Thanks, I will be caution, after what happened to the guy from Sarco.COTW, 7th edition gives:
Several shooters have complained that loads in that book were on the hot side, so be cautious.
From Sharpe's book:
65 gr. lead - 4.0 - Unique - .250" seating depth
95 gr. lead - 5.0 - Unique - .250" S/D
112 gr. SP - 10.0 - Unique - .229" S/D - 1380 fps - 22.5K PSI
112 gr. SP - 14.1 - Unique - .229 " S/D - 1730 fps - 37.0K PSI (At or near maximum)
112 gr. SP - 12.0 - 2400 - .229" S/D - 1400 fps - 20.5K PSI
112 gr. SP - 19.5 - 2400 - .229 S/D - 2020 fps - 37.0K PSI (At or near maximum)
112 gr SP - 27.0 - IMR4064 - .250" S/D - 2200 fps
112 gr SP - 32.5 - IMR4064 - .250" S/D - 2540 fps
Sharpe was unimpressed with the 112-gr. bullet in this cartridge. I believe it might have been too long for the very fast twist in this rifle. For other reduced loads, you may want to consider using .243 WCF or .244 (6mm) Remington data as a starting point and reducing them slightly. Per the Manual of Cartridge Conversions: Case volume of 6 mm Lee Navy: 3.25 cc's, .243 WCF: 3.42 cc's, 6mm Remington: 3.53 cc's.

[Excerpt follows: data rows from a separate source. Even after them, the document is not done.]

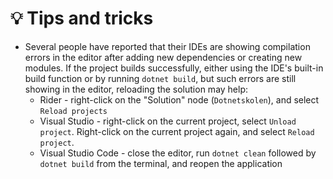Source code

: # 💡 Tips and tricks

- Several people have reported that their IDEs are showing compilation errors in the editor after adding new dependencies or creating new modules. If the project builds successfully, either using the IDE's built-in build function or by running `dotnet build`, but such errors are still showing in the editor, reloading the solution may help:
  - Rider - right-click on the "Solution" node (`Dotnetskolen`), and select `Reload projects`
  - Visual Studio - right-click on the current project, select `Unload project`. Right-click on the current project again, and select `Reload project`.
  - Visual Studio Code - close the editor, run `dotnet clean` followed by `dotnet build` from the terminal, and reopen the application
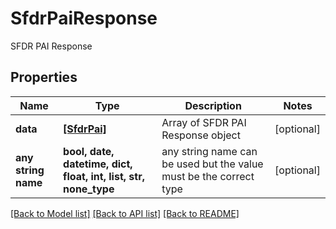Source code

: # SfdrPaiResponse

SFDR PAI Response

## Properties
Name | Type | Description | Notes
------------ | ------------- | ------------- | -------------
**data** | [**[SfdrPai]**](SfdrPai.md) | Array of SFDR PAI Response object | [optional] 
**any string name** | **bool, date, datetime, dict, float, int, list, str, none_type** | any string name can be used but the value must be the correct type | [optional]

[[Back to Model list]](../README.md#documentation-for-models) [[Back to API list]](../README.md#documentation-for-api-endpoints) [[Back to README]](../README.md)


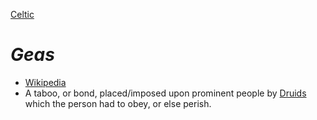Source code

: 

[Celtic](celtic-religion)

# *Geas*

- [Wikipedia](https://en.wikipedia.org/wiki/Geas)
- A taboo, or bond, placed/imposed upon prominent people by [Druids](druids.md) which the person had to obey, or else perish.

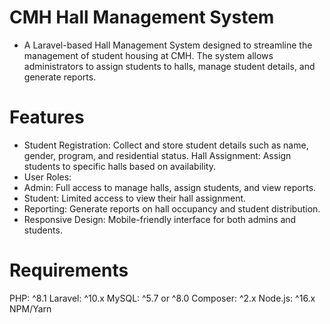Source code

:# CMH Hall Management System
- A Laravel-based Hall Management System designed to streamline the management of student housing at CMH. The system allows administrators to assign students to halls, manage student details, and generate reports.

# Features
- Student Registration: Collect and store student details such as name, gender, program, and residential status.
Hall Assignment: Assign students to specific halls based on availability.
- User Roles:
- Admin: Full access to manage halls, assign students, and view reports.
- Student: Limited access to view their hall assignment.
-  Reporting: Generate reports on hall occupancy and student distribution.
- Responsive Design: Mobile-friendly interface for both admins and students.
# Requirements
PHP: ^8.1
Laravel: ^10.x
MySQL: ^5.7 or ^8.0
Composer: ^2.x
Node.js: ^16.x
NPM/Yarn
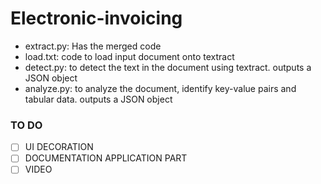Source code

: # Electronic-invoicing
- extract.py: Has the merged code 
- load.txt: code to load input document onto textract
- detect.py: to detect the text in the document using textract. outputs a JSON object
- analyze.py: to analyze the document, identify key-value pairs and tabular data. outputs a JSON object
### TO DO
- [ ] UI DECORATION 
- [ ] DOCUMENTATION APPLICATION PART
- [ ] VIDEO
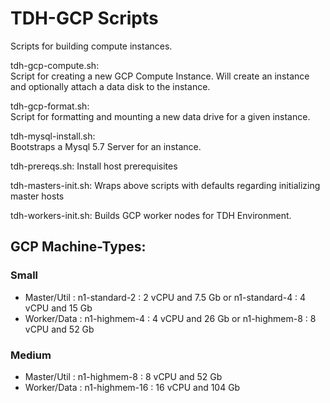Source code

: TDH-GCP Scripts
===============

Scripts for building compute instances.

tdh-gcp-compute.sh:  
  Script for creating a new GCP Compute Instance. Will create an instance
and optionally attach a data disk to the instance.

tdh-gcp-format.sh:  
  Script for formatting and mounting a new data drive for a given instance.

tdh-mysql-install.sh:  
  Bootstraps a Mysql 5.7 Server for an instance.

tdh-prereqs.sh:
  Install host prerequisites

tdh-masters-init.sh:
    Wraps above scripts with defaults regarding initializing master hosts

tdh-workers-init.sh:
    Builds GCP worker nodes for TDH Environment.



## GCP Machine-Types:

### Small
- Master/Util   :  n1-standard-2  :  2 vCPU and 7.5 Gb
   or              n1-standard-4  :  4 vCPU and 15 Gb
- Worker/Data   :  n1-highmem-4   :  4 vCPU and 26 Gb
   or              n1-highmem-8   :  8 vCPU and 52 Gb

### Medium
- Master/Util   :  n1-highmem-8   :  8 vCPU and 52 Gb
- Worker/Data   :  n1-highmem-16  :  16 vCPU and 104 Gb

Ackley's book had the same data as Sharpe.
Good luck and post your results.
IMR powders changed formula at some point in the postwar era, c. 1960s if memory serves. I wouldn't use Sharpe's data at least for IMR powders as it predates WW2, and I would want more up-to-date data on the chance the other powders have changed.